Dataset records
--------------------

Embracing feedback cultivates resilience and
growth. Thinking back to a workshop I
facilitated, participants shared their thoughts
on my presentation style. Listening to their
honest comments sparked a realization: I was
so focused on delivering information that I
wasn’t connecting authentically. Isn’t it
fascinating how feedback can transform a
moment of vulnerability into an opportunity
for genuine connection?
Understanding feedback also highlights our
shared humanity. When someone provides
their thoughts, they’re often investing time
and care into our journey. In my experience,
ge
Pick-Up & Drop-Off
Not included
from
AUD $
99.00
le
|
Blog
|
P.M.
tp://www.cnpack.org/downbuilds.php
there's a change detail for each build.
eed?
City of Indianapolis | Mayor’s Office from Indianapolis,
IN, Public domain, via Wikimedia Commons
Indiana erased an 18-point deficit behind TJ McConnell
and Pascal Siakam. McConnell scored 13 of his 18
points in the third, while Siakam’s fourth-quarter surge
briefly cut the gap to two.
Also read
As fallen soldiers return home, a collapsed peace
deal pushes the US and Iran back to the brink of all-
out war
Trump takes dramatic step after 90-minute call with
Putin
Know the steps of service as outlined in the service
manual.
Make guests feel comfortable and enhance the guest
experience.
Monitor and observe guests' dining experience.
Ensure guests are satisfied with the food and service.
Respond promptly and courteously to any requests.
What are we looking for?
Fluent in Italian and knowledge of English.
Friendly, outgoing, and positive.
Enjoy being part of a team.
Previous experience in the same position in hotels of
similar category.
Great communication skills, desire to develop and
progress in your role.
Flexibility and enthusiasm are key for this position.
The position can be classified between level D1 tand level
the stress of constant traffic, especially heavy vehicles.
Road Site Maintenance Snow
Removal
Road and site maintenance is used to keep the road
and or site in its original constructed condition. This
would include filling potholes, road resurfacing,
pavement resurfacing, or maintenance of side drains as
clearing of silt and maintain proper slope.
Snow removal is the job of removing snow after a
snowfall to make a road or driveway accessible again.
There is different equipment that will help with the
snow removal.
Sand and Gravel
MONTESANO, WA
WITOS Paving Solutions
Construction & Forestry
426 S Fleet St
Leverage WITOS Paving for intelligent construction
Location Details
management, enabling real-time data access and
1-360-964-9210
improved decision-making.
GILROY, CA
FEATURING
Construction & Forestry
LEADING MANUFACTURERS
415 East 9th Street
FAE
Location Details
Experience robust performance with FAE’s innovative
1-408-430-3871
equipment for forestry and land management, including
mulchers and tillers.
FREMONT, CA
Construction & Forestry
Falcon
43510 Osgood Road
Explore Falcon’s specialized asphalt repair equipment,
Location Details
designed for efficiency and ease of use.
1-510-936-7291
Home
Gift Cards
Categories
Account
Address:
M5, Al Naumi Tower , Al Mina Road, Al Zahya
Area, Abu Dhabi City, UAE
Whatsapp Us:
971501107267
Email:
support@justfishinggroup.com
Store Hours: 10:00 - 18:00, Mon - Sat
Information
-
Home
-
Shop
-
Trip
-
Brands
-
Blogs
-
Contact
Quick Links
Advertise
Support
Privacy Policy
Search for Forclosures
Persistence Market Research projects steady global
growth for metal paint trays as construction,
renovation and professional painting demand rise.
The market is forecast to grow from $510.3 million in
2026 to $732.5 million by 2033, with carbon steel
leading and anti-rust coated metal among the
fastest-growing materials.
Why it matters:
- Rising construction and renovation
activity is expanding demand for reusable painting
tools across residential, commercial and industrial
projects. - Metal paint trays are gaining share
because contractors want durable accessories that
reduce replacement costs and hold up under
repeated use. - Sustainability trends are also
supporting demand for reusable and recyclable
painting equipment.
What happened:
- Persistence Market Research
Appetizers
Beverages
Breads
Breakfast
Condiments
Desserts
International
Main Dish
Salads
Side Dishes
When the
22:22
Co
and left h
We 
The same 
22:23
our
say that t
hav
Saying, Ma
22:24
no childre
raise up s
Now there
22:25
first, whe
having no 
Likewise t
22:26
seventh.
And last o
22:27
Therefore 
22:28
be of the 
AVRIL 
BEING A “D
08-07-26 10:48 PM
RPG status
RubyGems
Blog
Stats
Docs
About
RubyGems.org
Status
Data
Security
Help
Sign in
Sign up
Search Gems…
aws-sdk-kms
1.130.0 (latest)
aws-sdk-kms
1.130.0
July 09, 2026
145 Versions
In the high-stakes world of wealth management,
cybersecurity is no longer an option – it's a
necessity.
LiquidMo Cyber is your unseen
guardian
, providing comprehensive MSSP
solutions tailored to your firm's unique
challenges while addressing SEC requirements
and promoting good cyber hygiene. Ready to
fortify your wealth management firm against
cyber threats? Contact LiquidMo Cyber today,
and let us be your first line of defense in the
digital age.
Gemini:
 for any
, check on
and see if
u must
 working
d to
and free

--------------------

▸ **The problem**:
Of the entries listed above, reproduce only the lines starting at the line containing "971501107267" and ending at the line containing "tools across residential, commercial". Include both, exactly as they stand.

▸ **Result for this task**:
971501107267
Email:
support@justfishinggroup.com
Store Hours: 10:00 - 18:00, Mon - Sat
Information
-
Home
-
Shop
-
Trip
-
Brands
-
Blogs
-
Contact
Quick Links
Advertise
Support
Privacy Policy
Search for Forclosures
Persistence Market Research projects steady global
growth for metal paint trays as construction,
renovation and professional painting demand rise.
The market is forecast to grow from $510.3 million in
2026 to $732.5 million by 2033, with carbon steel
leading and anti-rust coated metal among the
fastest-growing materials.
Why it matters:
- Rising construction and renovation
activity is expanding demand for reusable painting
tools across residential, commercial and industrial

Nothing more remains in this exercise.